WORK REQUIRED
In the piece about crying at an Apple keynote, reproduce the stretch from "Wouldn't it be" through "to strengthen us?", substituting "pun" for "dad joke".

EXTRACT TO READ
◇ ◇ ◇

Nicas tweeted that the person next to him "cried during an Apple Watch ad." Sure enough, it was Ellen Cushing of The Atlantic. She tweeted in reply, "I was the crying reporter sitting next to Jack. I was crying because it's a video about people with disabilities overcoming challenges and also sometimes my face makes water whether I want it to or not??"

Steven Aquino, who writes for iMore and TechCrunch, added, "As a disabled person, and as a person whose parents were deaf, this video resonated with me so much." Many others responded similarly. In fact, who can watch such a spot and not be moved? I've never cried about Apple Watch itself (apart from the time I knocked my screen loose) but any video spot that involves somebody not dying— or living better— because of technology makes me automatically get choked up a bit. I'd really be a monster if it didn't.

When I fight off crying during an Apple keynote, it's not because I'm afraid of looking like an emotionally manipulated member of the media. It's only because it's hard to type when your eyes are all watery. If you're not feeling things, it doesn't mean you are a better journalist. It just indicates you may be an embittered writer without the compassion to really understand people and have empathy for the human condition enough to competently describe what's happening in the world around you.

To his credit, Nicas gave his original tweet some more consideration and added, "After just reading some replies and thinking on this more, I'll say my initial tweet was pretty crap. 1. I shouldn't generalize a whole group. 2. There's nothing wrong with crying at an emotional video, even if you're a journalist. Apologies."

Wouldn't it be nice if we could just observe what's going on in the tech industry as honestly as possible, calling attention to what's new and noteworthy while being cognizant of real-world problems without resorting to hyperbole and dramatic propaganda-twinged "reporting" that portrays Apple as this really terrible company just because it has a flair for dramatic reveals, beautiful cinematography, those catchphrases, the occasional dad joke, and tear-jerking videos that remind us of the fragility of life and celebrate that fact that technology can do something to strengthen us?

It's better to cry some real tears than to cry a phony river of cynicism.

◇ ◇ ◇

DATASET ENTRIES

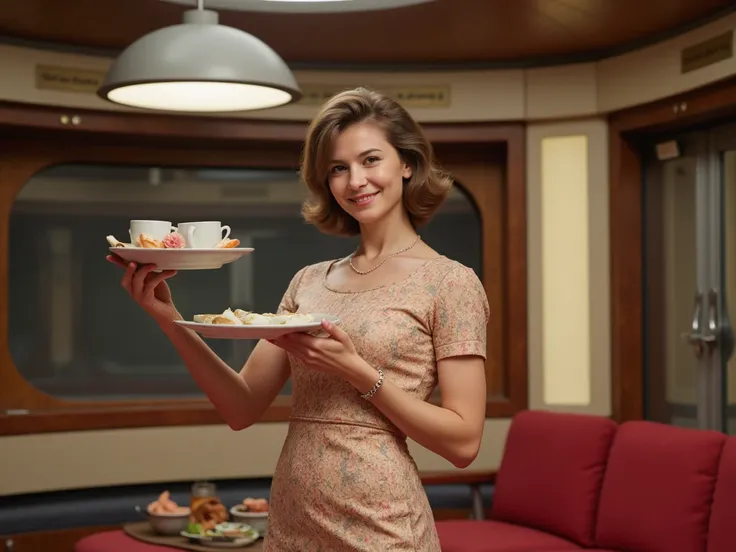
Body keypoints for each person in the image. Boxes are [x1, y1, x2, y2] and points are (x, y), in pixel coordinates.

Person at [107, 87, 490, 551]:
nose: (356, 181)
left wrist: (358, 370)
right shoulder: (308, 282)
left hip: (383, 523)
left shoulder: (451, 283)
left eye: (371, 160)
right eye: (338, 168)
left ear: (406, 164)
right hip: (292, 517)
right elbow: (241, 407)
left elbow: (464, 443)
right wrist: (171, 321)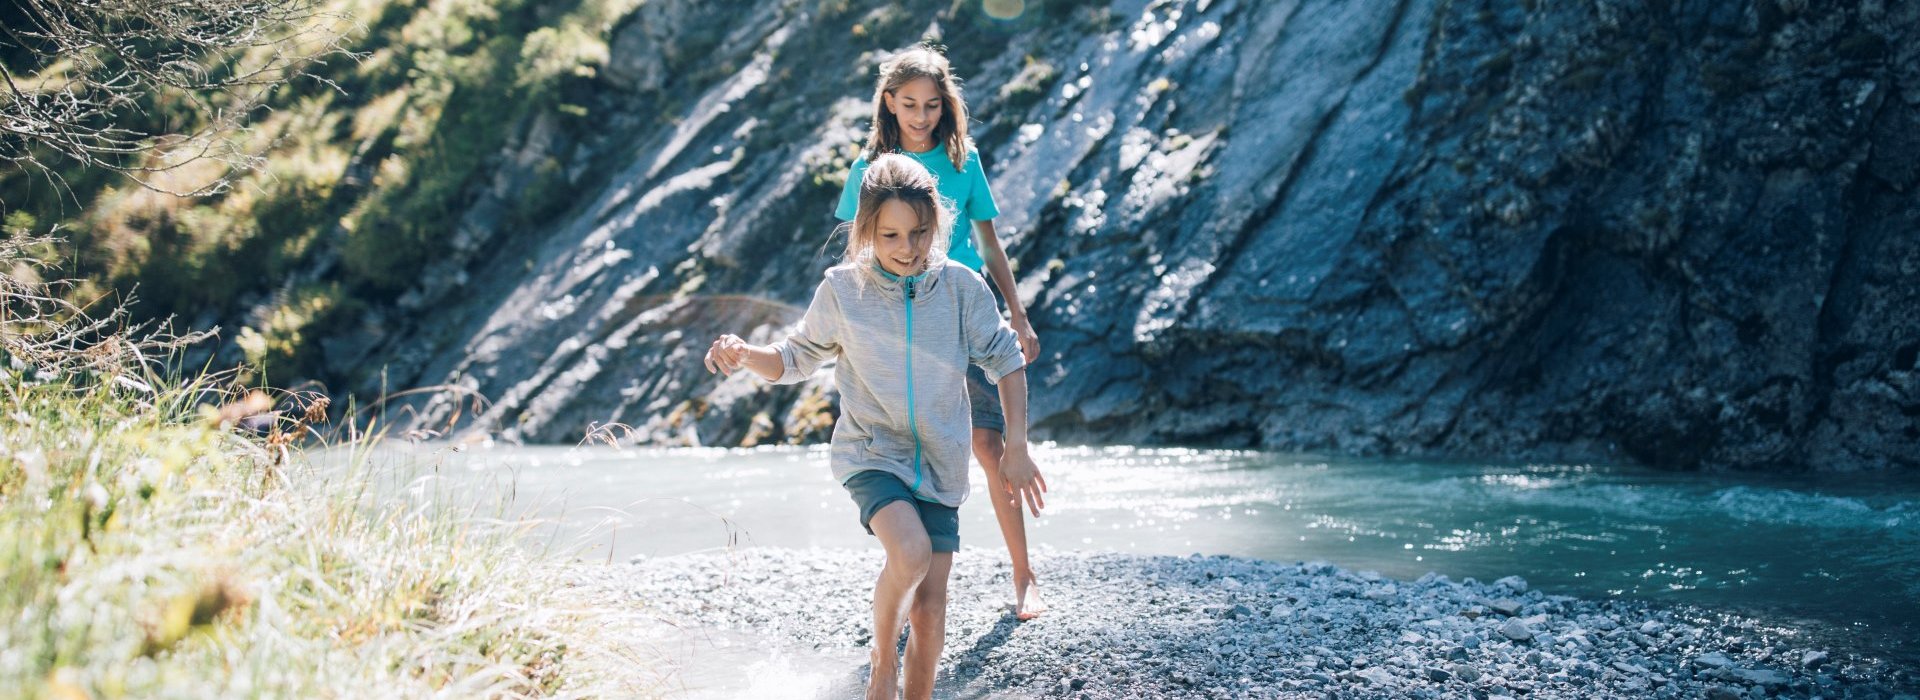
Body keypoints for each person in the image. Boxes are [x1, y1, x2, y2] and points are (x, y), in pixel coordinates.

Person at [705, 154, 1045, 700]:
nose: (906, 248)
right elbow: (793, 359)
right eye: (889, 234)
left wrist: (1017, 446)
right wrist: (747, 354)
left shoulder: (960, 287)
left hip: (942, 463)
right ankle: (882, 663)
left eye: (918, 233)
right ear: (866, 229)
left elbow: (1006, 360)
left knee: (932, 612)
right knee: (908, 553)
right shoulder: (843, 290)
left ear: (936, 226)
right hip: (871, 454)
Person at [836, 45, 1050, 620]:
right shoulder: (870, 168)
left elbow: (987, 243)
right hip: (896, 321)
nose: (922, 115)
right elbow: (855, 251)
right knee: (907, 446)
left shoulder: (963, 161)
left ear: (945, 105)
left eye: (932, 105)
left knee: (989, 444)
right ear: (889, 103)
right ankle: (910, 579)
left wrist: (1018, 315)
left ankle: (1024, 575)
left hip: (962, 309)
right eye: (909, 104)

◇ ◇ ◇

TASK ANSWER
Wouldn't it be nice if we could just observe what's going on in the tech industry as honestly as possible, calling attention to what's new and noteworthy while being cognizant of real-world problems without resorting to hyperbole and dramatic propaganda-twinged "reporting" that portrays Apple as this really terrible company just because it has a flair for dramatic reveals, beautiful cinematography, those catchphrases, the occasional pun, and tear-jerking videos that remind us of the fragility of life and celebrate that fact that technology can do something to strengthen us?